Airbus is making plans to leave the UK in the event of a “no-deal” Brexit, which could lead to the loss of tens of thousands of jobs.
The company employs 14,000 people directly at several sites including Bristol, Stevenage and Portsmouth and north Wales, but 110,000 jobs are also vulnerable at firms supplying the aircraft maker.
In one of the most significant interventions by a major manufacturer since the referendum two years ago, it published a “risk assessment” on its website saying it would “reconsider its investments in the UK, and its long-term footprint in the country” if Britain left the single market and customs union without a transition agreement.
It also said the current planned transition period to 2020 was too short for businesses to reorganise supply chains.
Tom Williams. chief operating officer of Airbus Commercial Aircraft, said: “In any scenario, Brexit has severe negative consequences for the UK aerospace industry and Airbus in particular.

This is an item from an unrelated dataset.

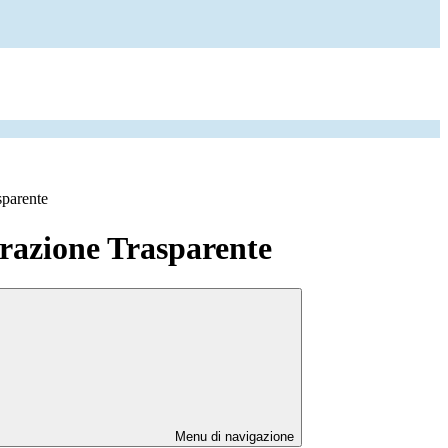
sparente
azione Trasparente
Menu di navigazione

“Therefore, immediate mitigation measures would need to be accelerated.
“While Airbus understands that the political process must go on, as a responsible business we require immediate details on the pragmatic steps that should be taken to operate competitively.

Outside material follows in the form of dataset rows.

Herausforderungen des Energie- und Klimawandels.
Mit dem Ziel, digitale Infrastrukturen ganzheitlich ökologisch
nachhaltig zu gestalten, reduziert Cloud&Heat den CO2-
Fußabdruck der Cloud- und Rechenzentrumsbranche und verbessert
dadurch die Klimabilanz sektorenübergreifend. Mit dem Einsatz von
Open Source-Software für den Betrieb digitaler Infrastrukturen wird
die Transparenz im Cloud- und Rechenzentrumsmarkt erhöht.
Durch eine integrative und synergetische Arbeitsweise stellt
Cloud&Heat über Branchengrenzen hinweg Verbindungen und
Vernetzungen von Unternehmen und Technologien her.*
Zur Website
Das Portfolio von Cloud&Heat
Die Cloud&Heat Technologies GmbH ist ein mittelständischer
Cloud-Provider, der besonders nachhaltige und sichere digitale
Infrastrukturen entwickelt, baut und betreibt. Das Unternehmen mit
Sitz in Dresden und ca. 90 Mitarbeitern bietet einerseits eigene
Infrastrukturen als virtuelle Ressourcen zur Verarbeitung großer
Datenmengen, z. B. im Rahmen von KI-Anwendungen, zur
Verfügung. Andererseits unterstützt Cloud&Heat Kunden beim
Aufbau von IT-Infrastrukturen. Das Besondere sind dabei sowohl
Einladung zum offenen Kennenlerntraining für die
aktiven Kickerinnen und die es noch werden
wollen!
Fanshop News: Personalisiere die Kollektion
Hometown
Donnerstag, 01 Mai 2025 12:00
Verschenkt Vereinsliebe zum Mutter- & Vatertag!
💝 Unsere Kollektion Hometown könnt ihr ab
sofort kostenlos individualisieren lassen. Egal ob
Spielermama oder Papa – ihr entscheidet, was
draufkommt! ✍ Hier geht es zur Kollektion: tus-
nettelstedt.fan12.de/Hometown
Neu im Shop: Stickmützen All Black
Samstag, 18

“Without these, Airbus believes that the impacts on our UK operations could be significant.
“We have sought to highlight our concerns over the past 12 months, without success.
“Far from Project Fear, this is a dawning reality for Airbus.
“Put simply, a no-deal scenario directly threatens Airbus’ future in the UK.”
If Airbus did leave the UK production would be moved to the US, China or elsewhere in Europe.
The risk assessment paints a gloomy picture for UK high-tech manufacturing if agreement cannot be reached with the EU.
It says: “A no-deal Brexit must be avoided, as it would force Airbus to reconsider its footprint in the country, its investments in the UK and at large its dependency on the UK.
“Given the ‘No-deal/hard Brexit’ uncertainties, the company’s dependence on and investment in the flagship Wing Of Tomorrow programme would also have to be revisited, and corresponding key competencies grown outside the UK.
“This extremely negative outcome for Airbus would be catastrophic.
“It would impair our ability to benefit from highly qualified British resources, it would also severely undermine UK efforts to keep a competitive and innovative aerospace industry, while developing high value jobs and competencies.”